MMJ STUDY Marijuana Reduces Symptoms of Opiate Withdraw

Opiates are a powerful group of painkillers that include morphine, heroin and codeine. They are also highly addictive and pose a serious risk of overdose. Can marijuana help addicts quit? Researchers from Thomas Jefferson University seem to think so.

In a study published this month in The American Journal of Addictions, the researchers found that – out of 91 patients seeking methadone treatment – those who used cannabis experienced the least amount of withdrawal symptoms. 

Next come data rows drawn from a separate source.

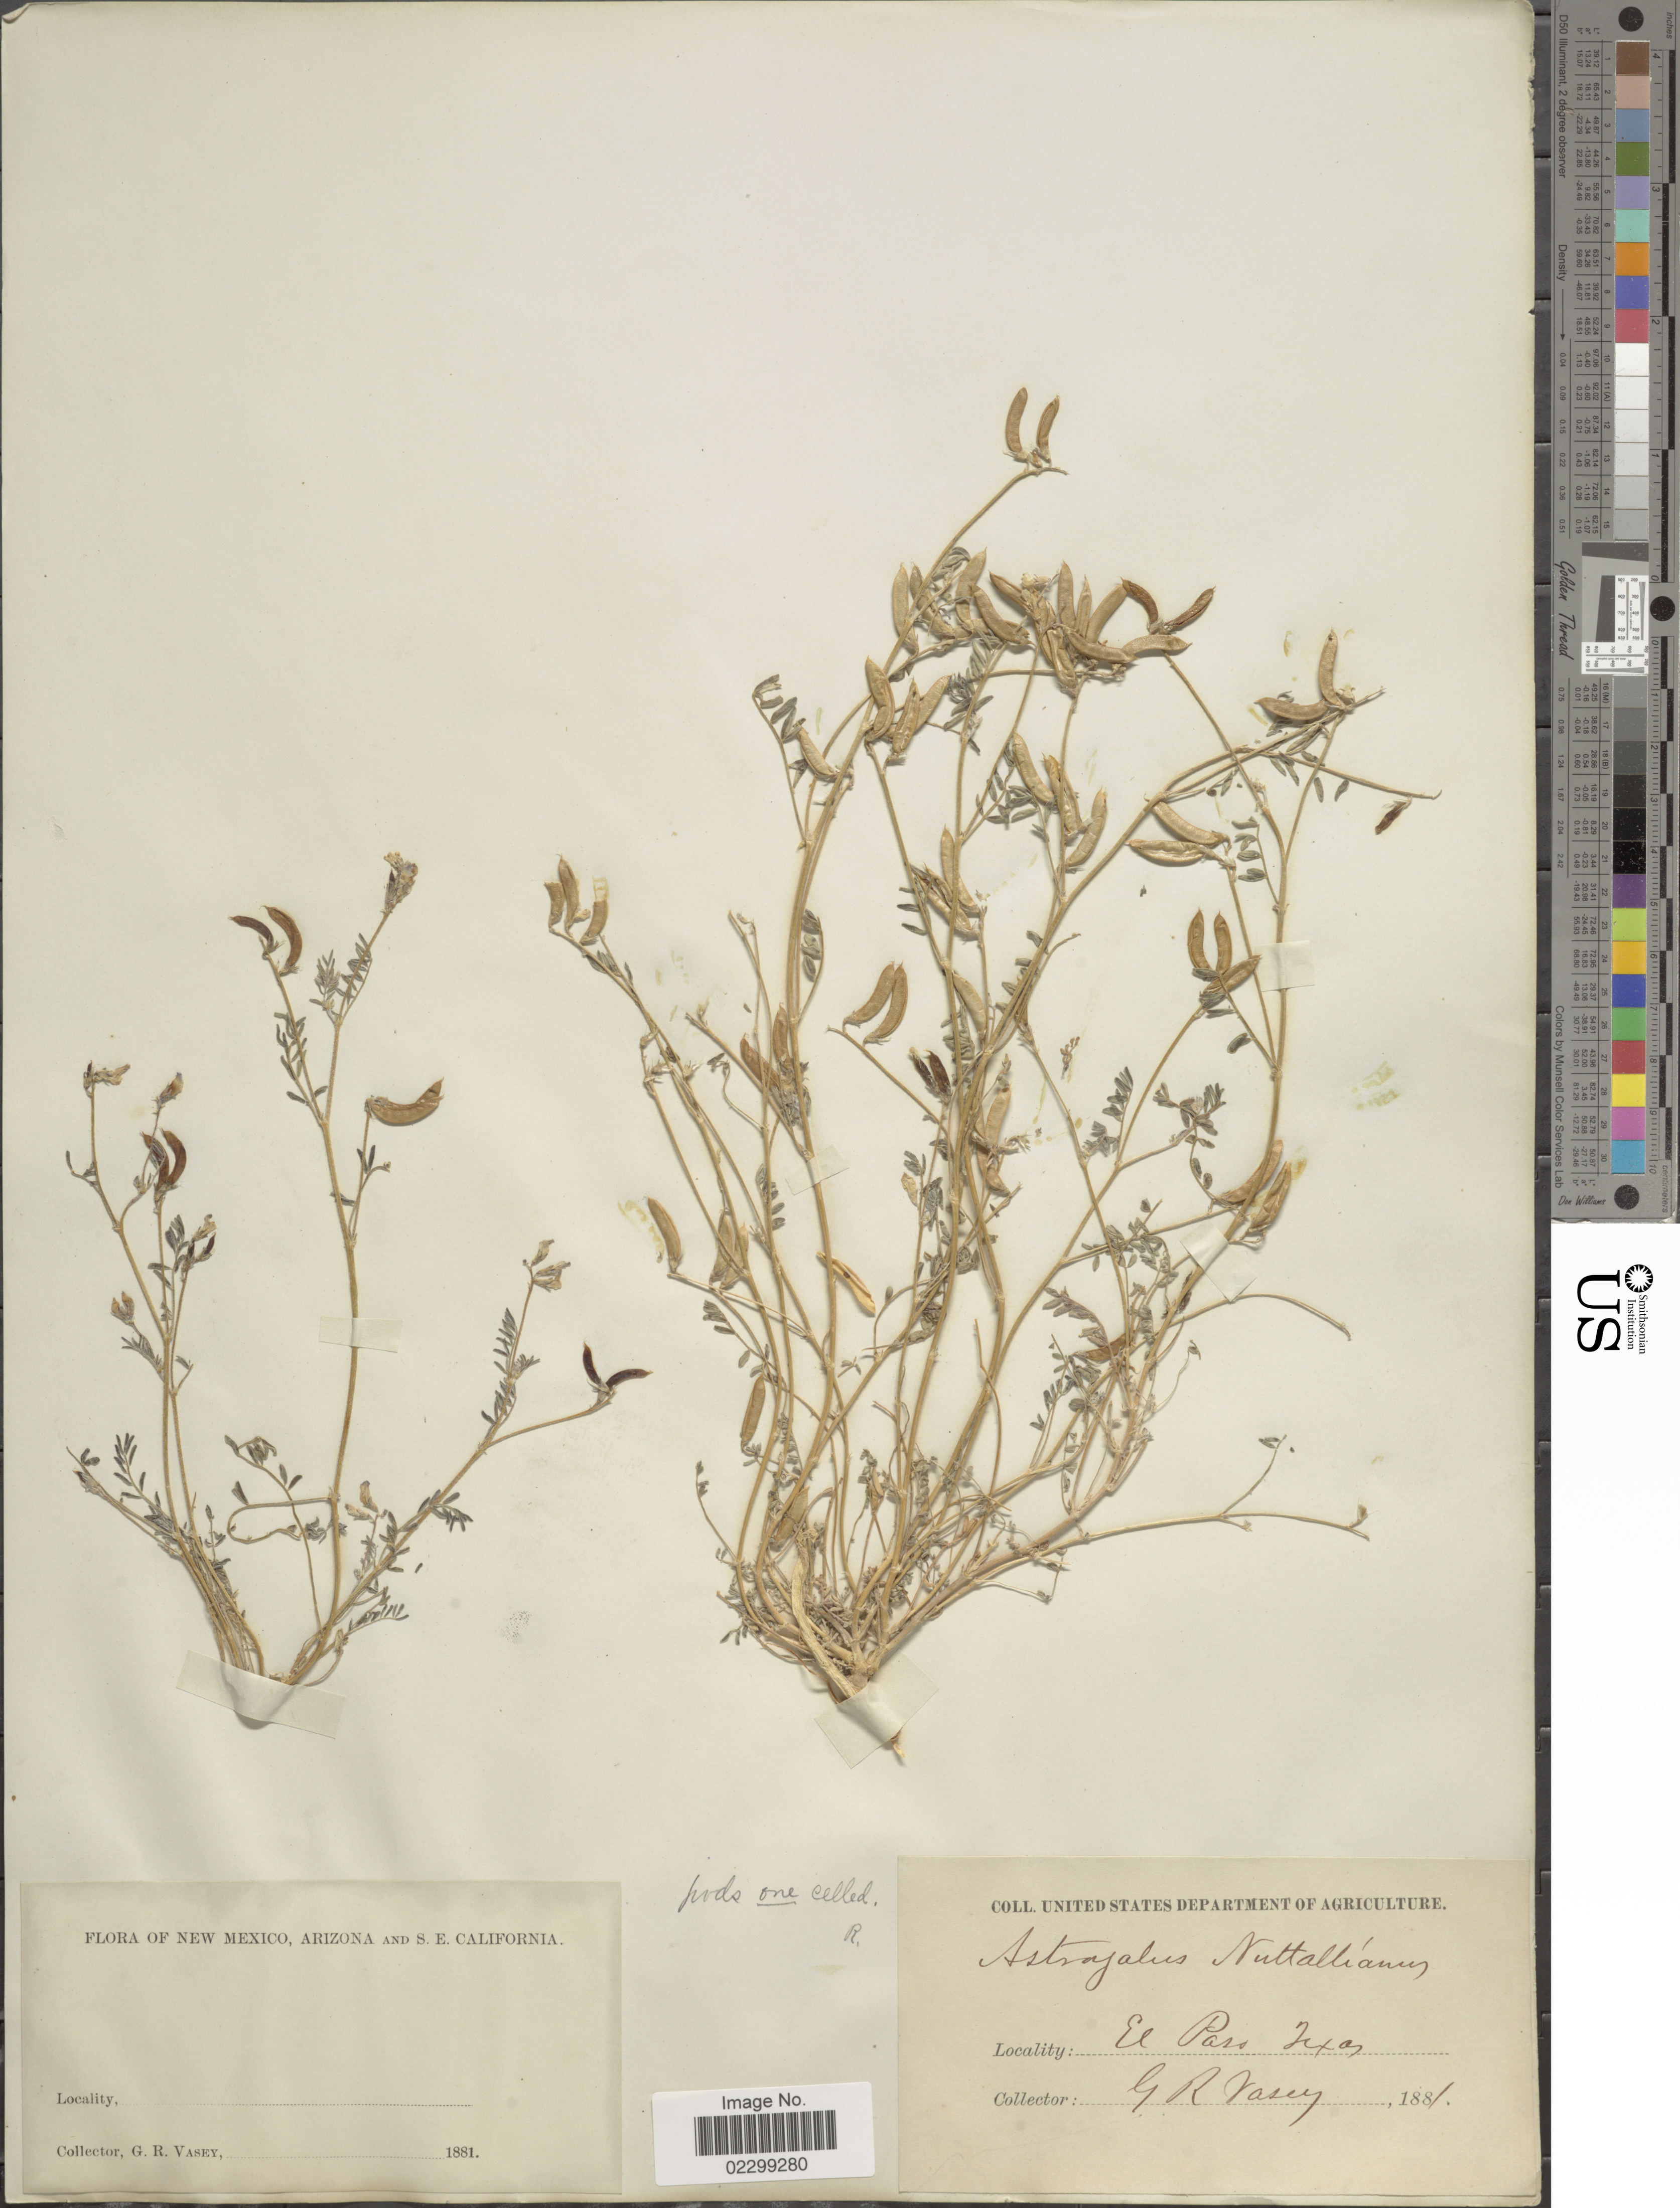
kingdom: Plantae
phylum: Tracheophyta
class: Magnoliopsida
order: Fabales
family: Fabaceae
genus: Astragalus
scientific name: Astragalus austrinus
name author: (Small) O.E. Schulz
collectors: G. R. Vasey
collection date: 1881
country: United States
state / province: Texas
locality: El Paso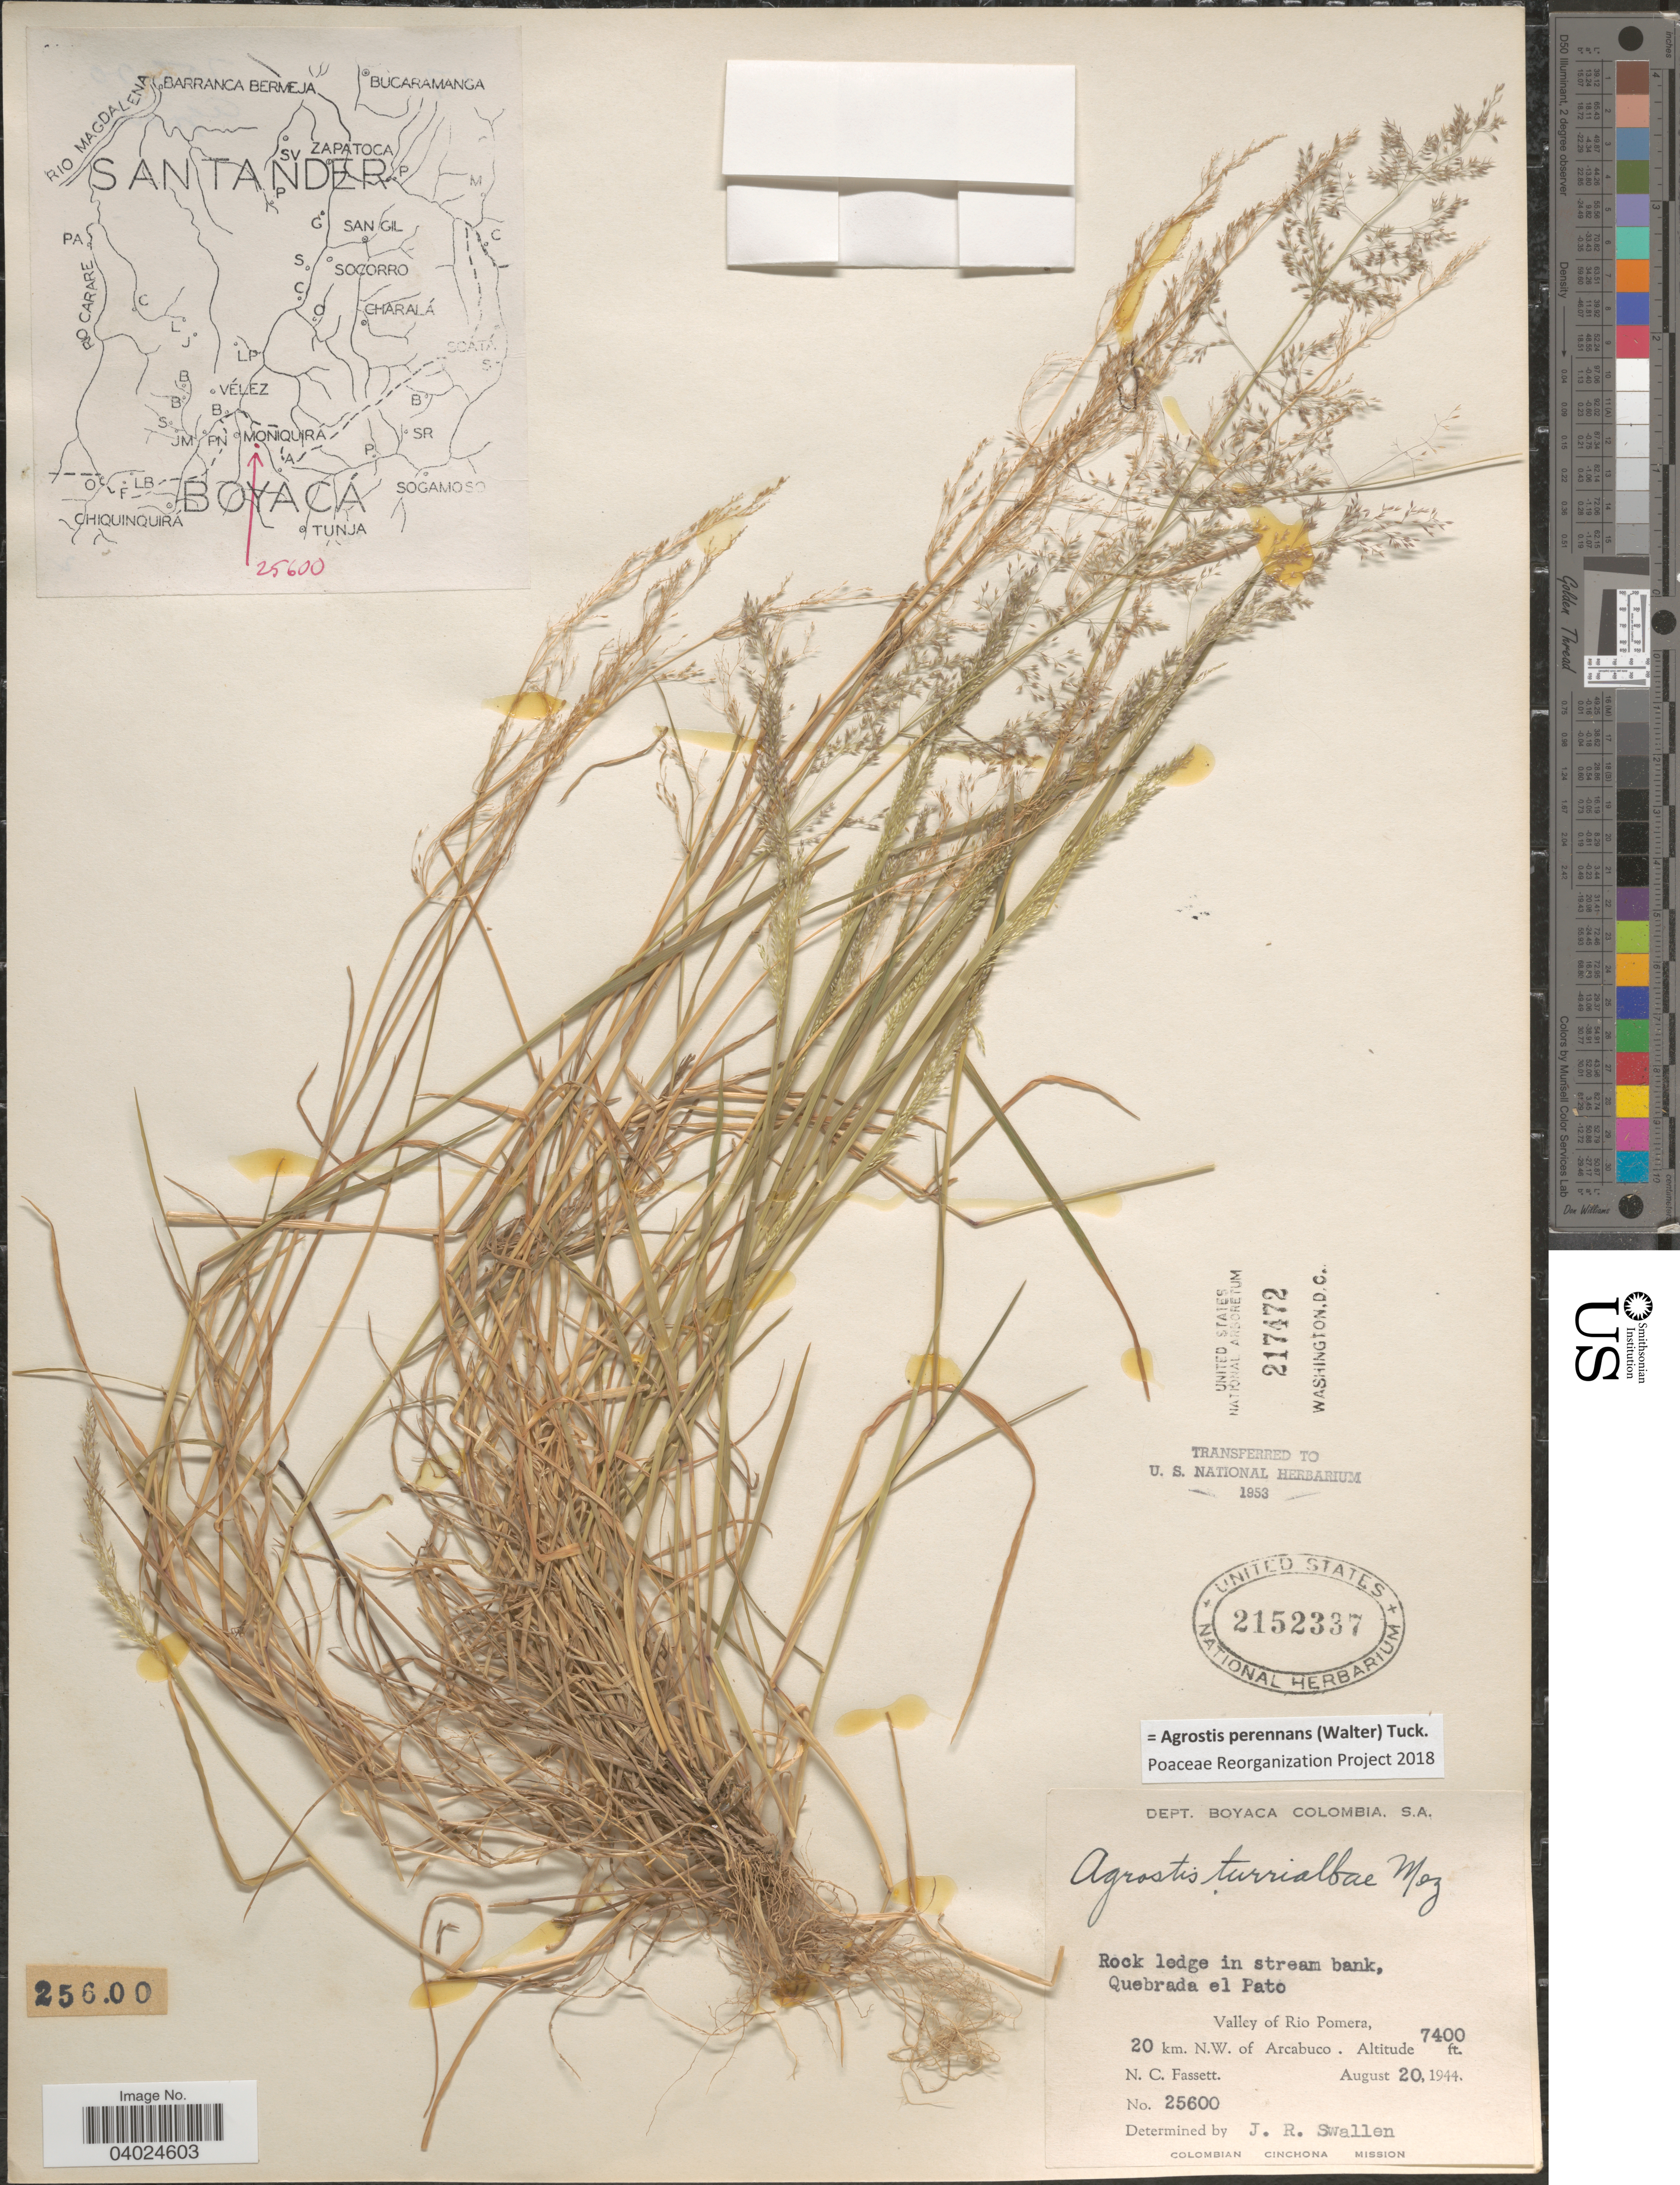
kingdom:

Interestingly, prior to methadone treatment, those who used cannabis also seemed to spend less on their opiate habits than those who didn’t. On average, cannabis users spent $85 a day on opiates whereas non-users spent over $120. Overall, the researchers concluded: 

Although more research needs to be done, the authors cite a number of studies that support a role of marijuana in helping patients cope with opiate withdrawal. 

In a study published in 2005, patients reported cannabis to be more effective than cocaine, alcohol and nicotine, but less effective than benzodiazepines – drugs such as Valium – at easing withdrawal symptoms. Animal studies also provide “strong evidence for an ameliorative effect of cannabinoids on opiate withdrawal symptoms,” wrote the researchers.

While methadone is the most proven treatment for opiate addiction, it also happens to be a dangerous opiate as well. Methadone is responsible for about 5,000 overdoses per year in the U.S. On the other hand, the death count from cannabis is still at 0 and – as new findings seem to suggest – it may even be helping to prevent some.